YOUR OBJECTIVE - Check each statement against the wine excerpt below and mark it yes or no, quoting the words of the excerpt that settle it: (a) the man sniffing the wine keeps his eyes open; (b) the blind tasting in Paris took place in 1976; (c) the Paris tasting was conducted by inexperienced French judges.

The point of the nose entered the glass and moved over the surface of the wine, delicately sniffing. He swirled the wine gently around in the glass to receive the bouquet. His concentration was intense. He had closed his eyes, and now the whole top half of his body, the head and neck and chest, seemed to become a kind of huge sensitive smelling machine, receiving filtering, analyzing the message from the sniffing nose.

Dahl being Dahl, this villain—for that is what he is soon revealed to be—uses his skill to place an unsuspecting family at great risk.

In the collection’s second piece, journalist George Taber records the historic moment in 1976 when a group of upstart California wines beat out their French counterparts in a blind tasting in Paris, organized by Steven Spurrier and conducted by experienced French judges. “Spurrier looked at the judges,” Taber writes, “whose reaction ranged from shock to horror. No one had expected this, and soon the whole room was abuzz.”

RAW RECORDS -
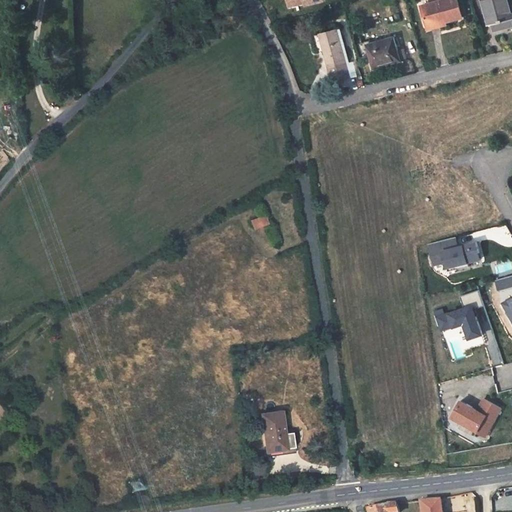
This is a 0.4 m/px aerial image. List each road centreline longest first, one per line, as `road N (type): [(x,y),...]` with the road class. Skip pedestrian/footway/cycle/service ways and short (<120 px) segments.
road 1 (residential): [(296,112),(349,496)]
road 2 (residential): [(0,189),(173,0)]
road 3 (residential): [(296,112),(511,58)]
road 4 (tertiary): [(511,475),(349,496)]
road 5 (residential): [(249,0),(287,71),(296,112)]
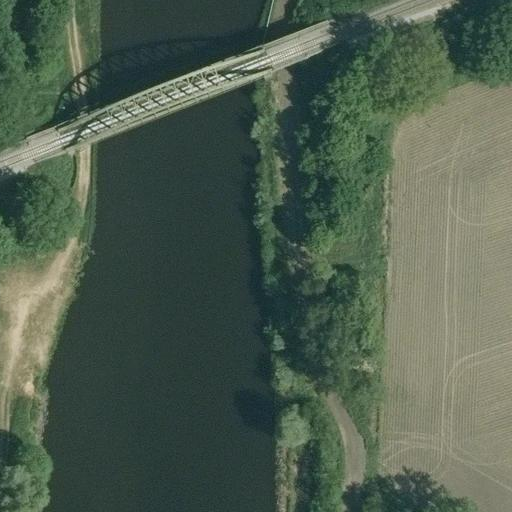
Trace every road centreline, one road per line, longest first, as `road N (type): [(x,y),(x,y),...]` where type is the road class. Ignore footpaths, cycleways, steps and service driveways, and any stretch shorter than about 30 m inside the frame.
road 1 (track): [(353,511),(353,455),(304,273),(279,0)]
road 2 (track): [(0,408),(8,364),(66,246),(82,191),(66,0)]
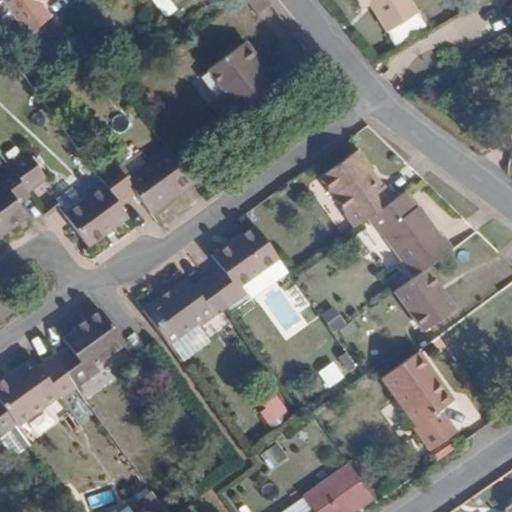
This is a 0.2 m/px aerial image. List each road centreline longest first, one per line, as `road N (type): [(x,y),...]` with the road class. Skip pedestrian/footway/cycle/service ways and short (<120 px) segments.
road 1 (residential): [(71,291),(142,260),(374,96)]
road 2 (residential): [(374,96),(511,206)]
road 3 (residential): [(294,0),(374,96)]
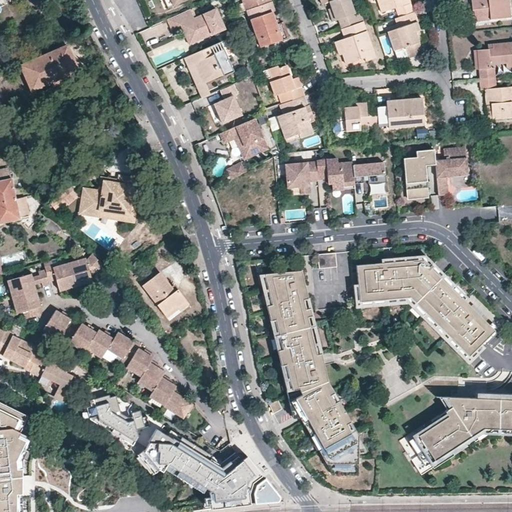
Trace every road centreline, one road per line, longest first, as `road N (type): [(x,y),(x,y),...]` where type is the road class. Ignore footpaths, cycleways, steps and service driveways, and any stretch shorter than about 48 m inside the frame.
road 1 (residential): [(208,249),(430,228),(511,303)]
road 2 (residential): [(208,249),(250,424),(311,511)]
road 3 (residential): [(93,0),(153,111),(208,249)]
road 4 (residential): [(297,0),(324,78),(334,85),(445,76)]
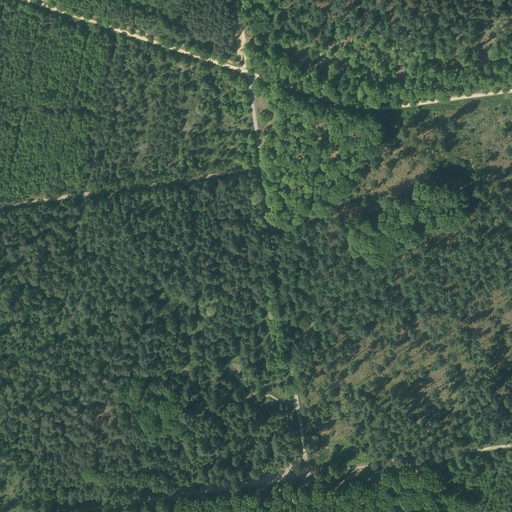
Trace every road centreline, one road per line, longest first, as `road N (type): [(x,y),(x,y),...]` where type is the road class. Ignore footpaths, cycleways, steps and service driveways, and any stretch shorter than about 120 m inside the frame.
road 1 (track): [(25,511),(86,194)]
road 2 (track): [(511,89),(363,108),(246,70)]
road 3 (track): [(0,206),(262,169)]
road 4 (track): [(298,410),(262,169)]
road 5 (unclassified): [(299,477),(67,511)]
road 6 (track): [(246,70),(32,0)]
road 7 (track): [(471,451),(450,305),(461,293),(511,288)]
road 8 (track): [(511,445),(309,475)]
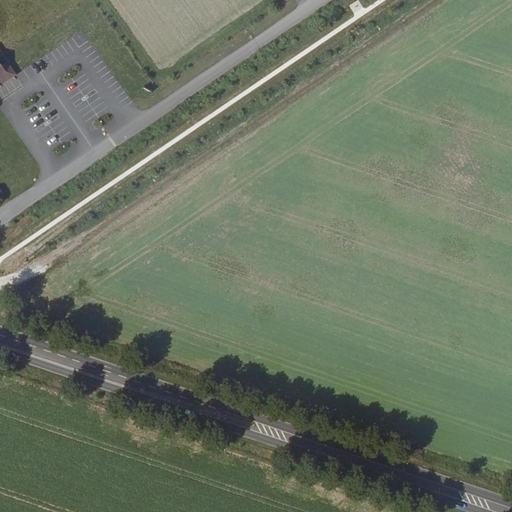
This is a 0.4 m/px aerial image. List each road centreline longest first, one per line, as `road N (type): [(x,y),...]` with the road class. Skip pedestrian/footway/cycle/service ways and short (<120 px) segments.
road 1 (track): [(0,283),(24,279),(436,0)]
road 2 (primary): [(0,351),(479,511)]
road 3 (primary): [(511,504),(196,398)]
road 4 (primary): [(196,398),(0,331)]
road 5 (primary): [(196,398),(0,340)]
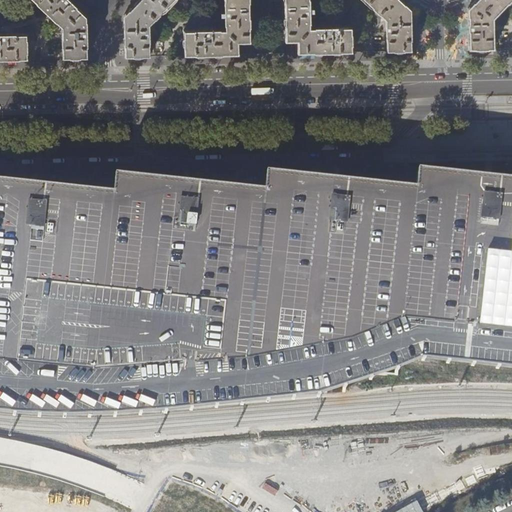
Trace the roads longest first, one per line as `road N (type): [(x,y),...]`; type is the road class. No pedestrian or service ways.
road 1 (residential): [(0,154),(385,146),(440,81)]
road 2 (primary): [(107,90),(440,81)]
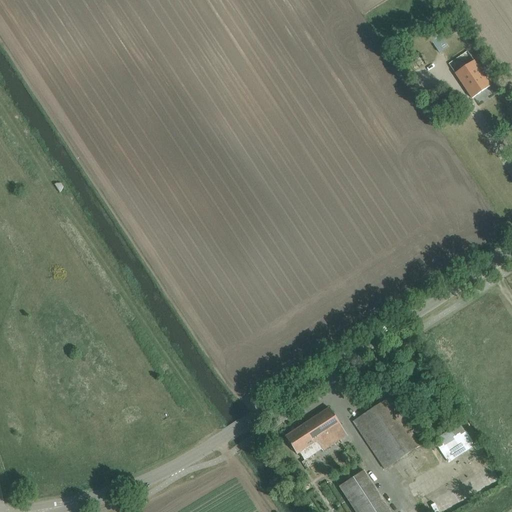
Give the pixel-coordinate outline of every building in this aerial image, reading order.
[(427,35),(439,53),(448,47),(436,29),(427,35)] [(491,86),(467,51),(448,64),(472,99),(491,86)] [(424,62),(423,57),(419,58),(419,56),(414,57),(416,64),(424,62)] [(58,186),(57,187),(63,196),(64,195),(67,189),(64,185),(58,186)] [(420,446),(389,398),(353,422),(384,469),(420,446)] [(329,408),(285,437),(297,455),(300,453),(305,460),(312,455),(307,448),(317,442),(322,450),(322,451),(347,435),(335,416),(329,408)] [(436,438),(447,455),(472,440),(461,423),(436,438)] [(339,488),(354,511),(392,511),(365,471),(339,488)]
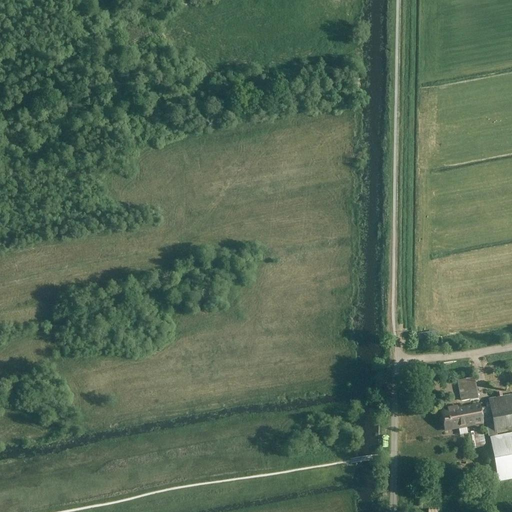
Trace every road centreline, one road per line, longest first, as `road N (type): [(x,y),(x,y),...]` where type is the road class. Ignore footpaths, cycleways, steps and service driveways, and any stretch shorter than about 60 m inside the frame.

* * *

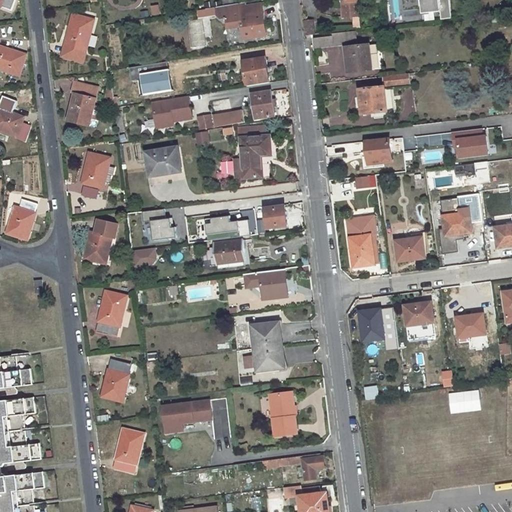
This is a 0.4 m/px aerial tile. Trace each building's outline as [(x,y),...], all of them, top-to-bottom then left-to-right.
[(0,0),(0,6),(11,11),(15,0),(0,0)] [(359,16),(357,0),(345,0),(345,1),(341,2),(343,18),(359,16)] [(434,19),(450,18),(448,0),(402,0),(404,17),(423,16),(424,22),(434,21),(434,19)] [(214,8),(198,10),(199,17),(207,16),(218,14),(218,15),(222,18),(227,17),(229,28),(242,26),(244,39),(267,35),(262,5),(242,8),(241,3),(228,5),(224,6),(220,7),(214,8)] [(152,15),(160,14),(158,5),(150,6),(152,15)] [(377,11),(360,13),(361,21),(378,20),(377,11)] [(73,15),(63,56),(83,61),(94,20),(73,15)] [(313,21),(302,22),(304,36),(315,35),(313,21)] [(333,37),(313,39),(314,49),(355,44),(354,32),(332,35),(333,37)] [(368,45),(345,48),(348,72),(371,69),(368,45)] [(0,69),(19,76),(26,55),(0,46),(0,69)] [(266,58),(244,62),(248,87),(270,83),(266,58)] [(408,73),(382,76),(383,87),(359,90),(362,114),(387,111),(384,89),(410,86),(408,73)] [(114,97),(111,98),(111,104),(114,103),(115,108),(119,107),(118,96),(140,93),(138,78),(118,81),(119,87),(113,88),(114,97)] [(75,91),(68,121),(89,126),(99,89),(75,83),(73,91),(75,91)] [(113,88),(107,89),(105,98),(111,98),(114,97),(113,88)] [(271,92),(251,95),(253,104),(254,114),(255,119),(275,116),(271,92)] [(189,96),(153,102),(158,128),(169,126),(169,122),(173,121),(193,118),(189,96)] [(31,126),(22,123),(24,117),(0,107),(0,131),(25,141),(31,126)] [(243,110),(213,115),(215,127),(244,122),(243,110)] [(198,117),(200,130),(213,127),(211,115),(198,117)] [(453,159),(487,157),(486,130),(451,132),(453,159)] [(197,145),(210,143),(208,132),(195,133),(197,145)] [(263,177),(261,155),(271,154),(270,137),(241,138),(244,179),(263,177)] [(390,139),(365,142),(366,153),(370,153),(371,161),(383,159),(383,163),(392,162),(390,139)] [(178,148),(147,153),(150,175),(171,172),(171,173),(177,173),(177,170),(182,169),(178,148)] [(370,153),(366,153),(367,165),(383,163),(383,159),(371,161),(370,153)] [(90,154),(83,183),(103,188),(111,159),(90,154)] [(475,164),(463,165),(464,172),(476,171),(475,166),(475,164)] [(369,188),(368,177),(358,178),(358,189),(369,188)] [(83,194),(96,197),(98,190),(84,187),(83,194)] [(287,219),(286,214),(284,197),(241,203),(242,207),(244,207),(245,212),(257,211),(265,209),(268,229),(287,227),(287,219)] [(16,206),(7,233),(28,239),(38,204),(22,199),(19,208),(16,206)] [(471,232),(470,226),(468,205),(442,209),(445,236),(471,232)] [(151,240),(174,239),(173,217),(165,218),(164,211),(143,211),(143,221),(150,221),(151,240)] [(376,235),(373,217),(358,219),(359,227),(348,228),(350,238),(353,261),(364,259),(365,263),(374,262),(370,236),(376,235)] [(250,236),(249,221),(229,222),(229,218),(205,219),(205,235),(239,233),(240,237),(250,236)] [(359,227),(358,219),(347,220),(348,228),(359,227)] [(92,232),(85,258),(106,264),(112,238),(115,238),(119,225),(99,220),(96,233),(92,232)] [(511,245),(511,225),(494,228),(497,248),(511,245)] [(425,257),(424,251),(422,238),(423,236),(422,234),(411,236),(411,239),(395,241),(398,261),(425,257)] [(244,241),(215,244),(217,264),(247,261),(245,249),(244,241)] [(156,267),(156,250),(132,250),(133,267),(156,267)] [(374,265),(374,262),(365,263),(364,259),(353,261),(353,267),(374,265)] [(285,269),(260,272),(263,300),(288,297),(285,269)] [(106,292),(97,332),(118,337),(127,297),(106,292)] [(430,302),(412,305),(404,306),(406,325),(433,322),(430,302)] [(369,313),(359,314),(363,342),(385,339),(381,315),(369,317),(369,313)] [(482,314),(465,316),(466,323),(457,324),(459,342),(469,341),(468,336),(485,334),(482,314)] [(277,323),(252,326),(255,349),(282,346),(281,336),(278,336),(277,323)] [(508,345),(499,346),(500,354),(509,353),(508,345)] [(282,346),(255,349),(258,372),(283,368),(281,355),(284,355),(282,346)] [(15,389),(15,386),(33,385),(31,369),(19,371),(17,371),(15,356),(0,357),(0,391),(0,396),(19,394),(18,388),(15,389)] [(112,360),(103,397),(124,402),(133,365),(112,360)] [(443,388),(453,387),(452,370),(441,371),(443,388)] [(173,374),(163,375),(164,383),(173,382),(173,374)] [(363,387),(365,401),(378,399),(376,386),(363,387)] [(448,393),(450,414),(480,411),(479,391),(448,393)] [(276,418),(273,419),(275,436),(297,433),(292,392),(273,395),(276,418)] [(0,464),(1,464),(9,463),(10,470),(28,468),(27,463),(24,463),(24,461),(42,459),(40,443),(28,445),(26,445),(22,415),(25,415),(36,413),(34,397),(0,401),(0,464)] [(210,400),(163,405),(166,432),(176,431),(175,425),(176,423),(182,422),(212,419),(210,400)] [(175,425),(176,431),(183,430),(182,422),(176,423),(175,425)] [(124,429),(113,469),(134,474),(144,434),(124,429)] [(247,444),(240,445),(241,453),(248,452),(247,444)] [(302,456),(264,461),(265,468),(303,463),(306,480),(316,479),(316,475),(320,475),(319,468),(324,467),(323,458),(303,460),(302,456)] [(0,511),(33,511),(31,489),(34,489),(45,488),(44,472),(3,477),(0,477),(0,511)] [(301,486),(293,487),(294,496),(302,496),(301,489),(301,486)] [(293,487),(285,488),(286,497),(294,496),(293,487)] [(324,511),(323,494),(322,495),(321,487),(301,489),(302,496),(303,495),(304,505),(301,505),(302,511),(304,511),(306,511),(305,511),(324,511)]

COMPLETE OUTPUT -
(a) No: "He had closed his eyes"
(b) Yes: "the historic moment in 1976"
(c) No: "conducted by experienced French judges"